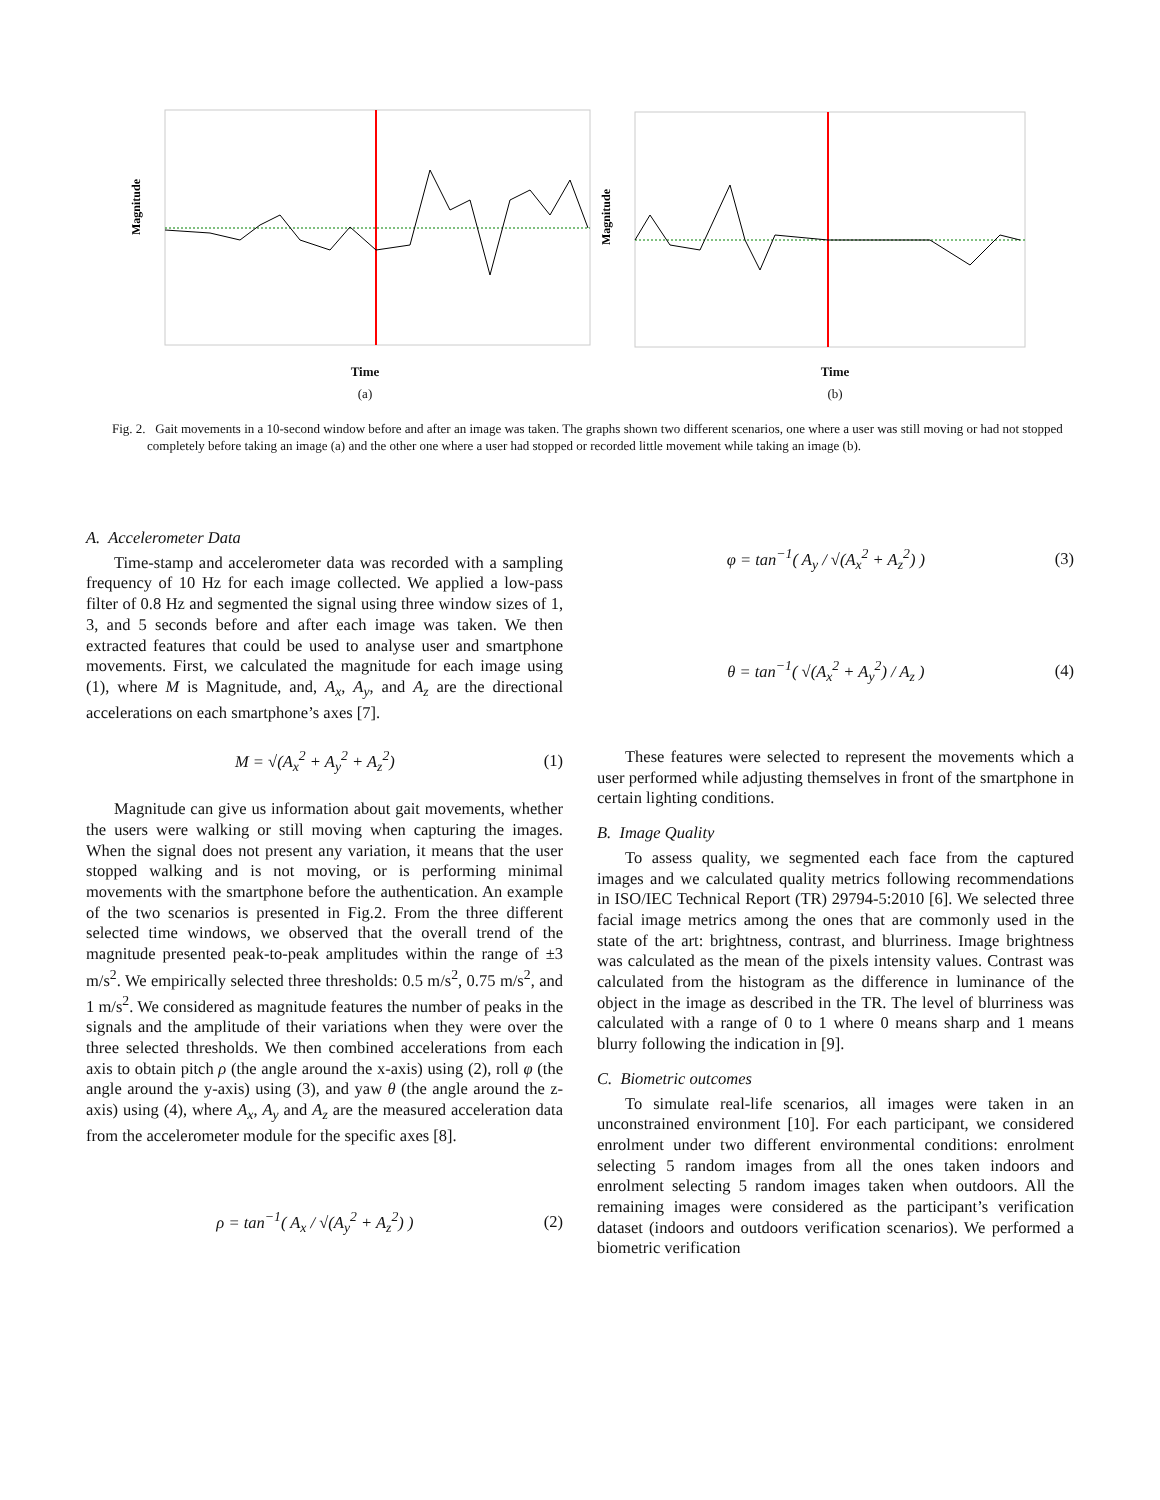Magnitude
Time
(a)
Magnitude
Time
(b)
Fig. 2. Gait movements in a 10-second window before and after an image was taken. The graphs shown two different scenarios, one where a user was still moving or had not stopped completely before taking an image (a) and the other one where a user had stopped or recorded little movement while taking an image (b).
A. Accelerometer Data
Time-stamp and accelerometer data was recorded with a sampling frequency of 10 Hz for each image collected. We applied a low-pass filter of 0.8 Hz and segmented the signal using three window sizes of 1, 3, and 5 seconds before and after each image was taken. We then extracted features that could be used to analyse user and smartphone movements. First, we calculated the magnitude for each image using (1), where M is Magnitude, and, A<sub>x</sub>, A<sub>y</sub>, and A<sub>z</sub> are the directional accelerations on each smartphone’s axes [7].
M = √(A<sub>x</sub><sup>2</sup> + A<sub>y</sub><sup>2</sup> + A<sub>z</sub><sup>2</sup>) (1)
Magnitude can give us information about gait movements, whether the users were walking or still moving when capturing the images. When the signal does not present any variation, it means that the user stopped walking and is not moving, or is performing minimal movements with the smartphone before the authentication. An example of the two scenarios is presented in Fig.2. From the three different selected time windows, we observed that the overall trend of the magnitude presented peak-to-peak amplitudes within the range of ±3 m/s<sup>2</sup>. We empirically selected three thresholds: 0.5 m/s<sup>2</sup>, 0.75 m/s<sup>2</sup>, and 1 m/s<sup>2</sup>. We considered as magnitude features the number of peaks in the signals and the amplitude of their variations when they were over the three selected thresholds. We then combined accelerations from each axis to obtain pitch ρ (the angle around the x-axis) using (2), roll φ (the angle around the y-axis) using (3), and yaw θ (the angle around the z-axis) using (4), where A<sub>x</sub>, A<sub>y</sub> and A<sub>z</sub> are the measured acceleration data from the accelerometer module for the specific axes [8].
ρ = tan<sup>−1</sup>( A<sub>x</sub> / √(A<sub>y</sub><sup>2</sup> + A<sub>z</sub><sup>2</sup>) ) (2)
φ = tan<sup>−1</sup>( A<sub>y</sub> / √(A<sub>x</sub><sup>2</sup> + A<sub>z</sub><sup>2</sup>) ) (3)
θ = tan<sup>−1</sup>( √(A<sub>x</sub><sup>2</sup> + A<sub>y</sub><sup>2</sup>) / A<sub>z</sub> ) (4)
These features were selected to represent the movements which a user performed while adjusting themselves in front of the smartphone in certain lighting conditions.
B. Image Quality
To assess quality, we segmented each face from the captured images and we calculated quality metrics following recommendations in ISO/IEC Technical Report (TR) 29794-5:2010 [6]. We selected three facial image metrics among the ones that are commonly used in the state of the art: brightness, contrast, and blurriness. Image brightness was calculated as the mean of the pixels intensity values. Contrast was calculated from the histogram as the difference in luminance of the object in the image as described in the TR. The level of blurriness was calculated with a range of 0 to 1 where 0 means sharp and 1 means blurry following the indication in [9].
C. Biometric outcomes
To simulate real-life scenarios, all images were taken in an unconstrained environment [10]. For each participant, we considered enrolment under two different environmental conditions: enrolment selecting 5 random images from all the ones taken indoors and enrolment selecting 5 random images taken when outdoors. All the remaining images were considered as the participant’s verification dataset (indoors and outdoors verification scenarios). We performed a biometric verification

****************************************

-- Task brief --
Give every line of the material that includes the string "recorded".

-- Your response --
Fig. 2. Gait movements in a 10-second window before and after an image was taken. The graphs shown two different scenarios, one where a user was still moving or had not stopped completely before taking an image (a) and the other one where a user had stopped or recorded little movement while taking an image (b).
Time-stamp and accelerometer data was recorded with a sampling frequency of 10 Hz for each image collected. We applied a low-pass filter of 0.8 Hz and segmented the signal using three window sizes of 1, 3, and 5 seconds before and after each image was taken. We then extracted features that could be used to analyse user and smartphone movements. First, we calculated the magnitude for each image using (1), where M is Magnitude, and, A<sub>x</sub>, A<sub>y</sub>, and A<sub>z</sub> are the directional accelerations on each smartphone’s axes [7].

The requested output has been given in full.